National Pavilion UAE - Cultural Charged Fragments – by Nidal Touma
  • Cultural Charged Fragments – by Nidal Touma

    Review of: Sharjah Biennial 11


    Sharjah Art museum  /  First section  /  hall 4.1.  1. – 12.

    Exhibited artists: Saadane Afif, Ammar Al Attar, Mouneer Al Shaarani, Burak Arikan, Yu-ichi Inoue, Khaled Jarrar, Taus Makhacheva, Hassan Massoudy, Wissam Shawkat, Shahzia Sikander, Eduardo Terrazas, Charwei Tsai.

    “Cultural elements” are a basic component of every civilization’s cultural legacy; they play an important role in the social life of people, and act on the level of conscious as well as collective-unconscious to form the cultural identity of societies.

    Arabic calligraphy, Chinese ideograms, colors of popular crafts, sounds of sacred beliefs, traditional furniture, local prayer rooms… etc. can all be considered as “cultural elements” that are present in the popular life of certain societies.

    At the first halls of  Sharjah art museum -where part of the Biennial is taking place-  the curator Yogo Hasegawa is demonstrating the importance of some everyday’ s “cultural elements”, and trying to  emphasize the concept of similarity in value of those elements, and the parallel contribution they play in the cultural legacy of many civilizations if not all.

    Hasegawa chose to exhibit artists whose works dwell basically on the notion of popular legacy –found in the “cultural elements”- and pairing this legacy with a modern artistic use of these elements.

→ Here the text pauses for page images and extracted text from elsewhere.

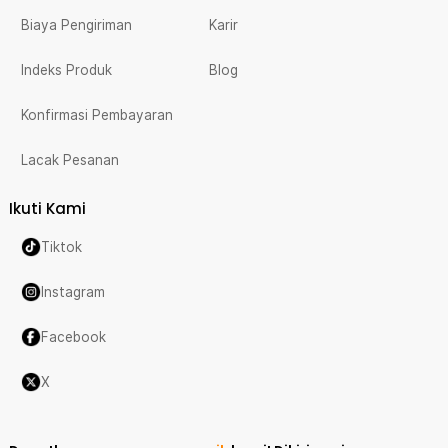
Biaya Pengiriman
Karir
Indeks Produk
Blog
Konfirmasi Pembayaran
Lacak Pesanan
Ikuti Kami
Tiktok
Instagram
Facebook
X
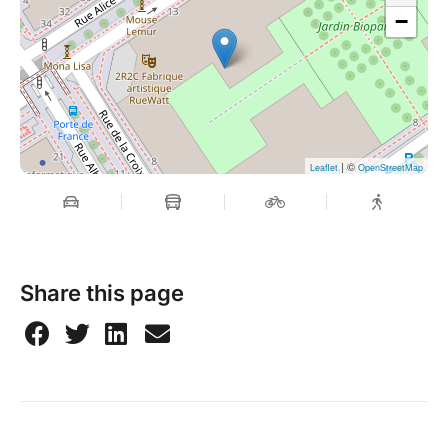
−
| ©
Leaflet
OpenStreetMap
Share this page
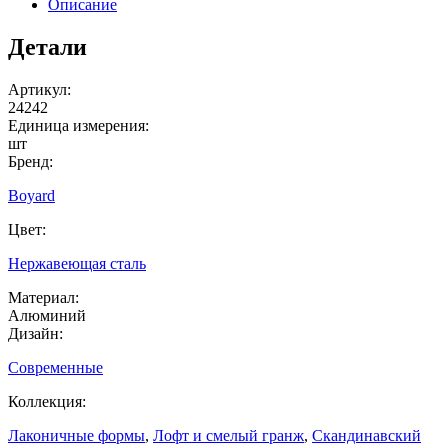
Описание
Детали
Артикул:
24242
Единица измерения:
шт
Бренд:
Boyard
Цвет:
Нержавеющая сталь
Материал:
Алюминий
Дизайн:
Современные
Коллекция:
Лаконичные формы
,
Лофт и смелый гранж
,
Скандинавский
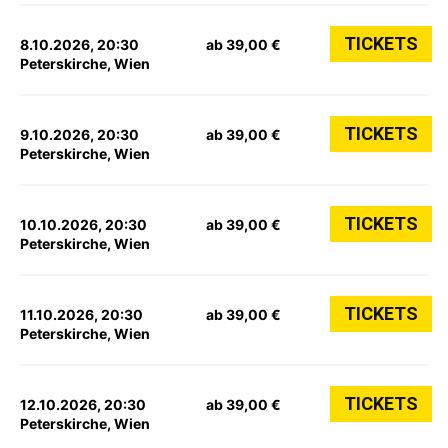
TICKETS
8.10.2026, 20:30
ab 39,00 €
Peterskirche, Wien
TICKETS
9.10.2026, 20:30
ab 39,00 €
Peterskirche, Wien
TICKETS
10.10.2026, 20:30
ab 39,00 €
Peterskirche, Wien
TICKETS
11.10.2026, 20:30
ab 39,00 €
Peterskirche, Wien
TICKETS
12.10.2026, 20:30
ab 39,00 €
Peterskirche, Wien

    In other words the exhibited artists are using the “cultural elements” as fragments; charged with a profound popular-culture-character. To add a new depth to the composition, and democratizes the artwork by adding a popular aspect to it.

    The modern artistic style of coupling fixed “cultural elements”, with their innovative use can be looked at as developing a personal treatise for each of the featured artists, and can -itself- form the common language of dialogue at the exhibition’s arena of learning and critical thinking, where new awareness and interaction among civilizations is sought & attained, and the core theme of the Biennial; “the courtyard’s dialogue” is realized.

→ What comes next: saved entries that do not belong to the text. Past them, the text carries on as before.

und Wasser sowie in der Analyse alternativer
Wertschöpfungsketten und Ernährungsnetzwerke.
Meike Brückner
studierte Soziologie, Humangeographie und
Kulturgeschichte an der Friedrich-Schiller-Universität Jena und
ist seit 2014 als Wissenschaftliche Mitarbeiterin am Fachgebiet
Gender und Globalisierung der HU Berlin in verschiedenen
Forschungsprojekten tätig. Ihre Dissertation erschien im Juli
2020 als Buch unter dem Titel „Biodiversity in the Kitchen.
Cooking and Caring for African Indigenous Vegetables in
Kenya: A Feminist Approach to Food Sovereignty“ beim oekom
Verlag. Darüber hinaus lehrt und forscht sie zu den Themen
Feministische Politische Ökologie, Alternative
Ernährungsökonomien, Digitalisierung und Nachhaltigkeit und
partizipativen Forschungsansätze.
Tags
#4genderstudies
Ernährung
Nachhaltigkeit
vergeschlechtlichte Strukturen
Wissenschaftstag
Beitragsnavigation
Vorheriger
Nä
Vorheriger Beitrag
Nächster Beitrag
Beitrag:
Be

    The curation method of exhibiting these creative artworks through the existing museology -characterized by oriental interior-decor for ceilings of the central aisle, semi-zenithal natural light in addition to artificial direct spotlights, modest white walls, and austere grey floors-  gives the visitor some opportunity to discover the message behind this section of the exhibition, though it may not be very clear for the inexperienced visitor, especially with the absence of a clear narration on a standard guided tour, nor through the exhibition catalogue.

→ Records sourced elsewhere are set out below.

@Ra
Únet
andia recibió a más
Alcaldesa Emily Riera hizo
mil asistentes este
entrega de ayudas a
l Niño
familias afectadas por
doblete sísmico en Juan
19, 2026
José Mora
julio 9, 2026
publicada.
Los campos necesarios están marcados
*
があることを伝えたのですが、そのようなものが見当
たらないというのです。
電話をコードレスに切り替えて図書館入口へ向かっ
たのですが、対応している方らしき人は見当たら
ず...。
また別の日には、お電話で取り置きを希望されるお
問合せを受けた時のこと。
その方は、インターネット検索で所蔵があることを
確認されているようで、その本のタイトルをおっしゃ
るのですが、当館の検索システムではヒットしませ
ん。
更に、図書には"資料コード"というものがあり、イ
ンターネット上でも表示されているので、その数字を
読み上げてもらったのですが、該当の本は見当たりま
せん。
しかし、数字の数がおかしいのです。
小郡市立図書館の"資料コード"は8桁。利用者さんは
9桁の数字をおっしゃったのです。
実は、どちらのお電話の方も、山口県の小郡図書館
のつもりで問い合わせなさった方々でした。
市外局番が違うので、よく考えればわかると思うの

    However the visitor can still enjoy the works of an array of prominent modern artists from the Arab World as well as Far East and South America, about whom we can find ample amount of information in the exhibition catalogue.

    And finally the question of logistics and visitor access to the exhibition spaces remain an issue of concern in Sharjah, though several arrangements were made to act upon this point and facilitate a pleasant visiting experience, e.g. the fact that the Biennial is held at 4 different areas shall tackle this issue in a convenient manner.

    I really enjoyed visiting the Sharjah 11th Biennial, and I strongly advise those of you who still haven’t to go  spend a day there visiting the Biennial and discovering the deep-rooted art scene in Sharjah. The Biennial will last till the 13th of May.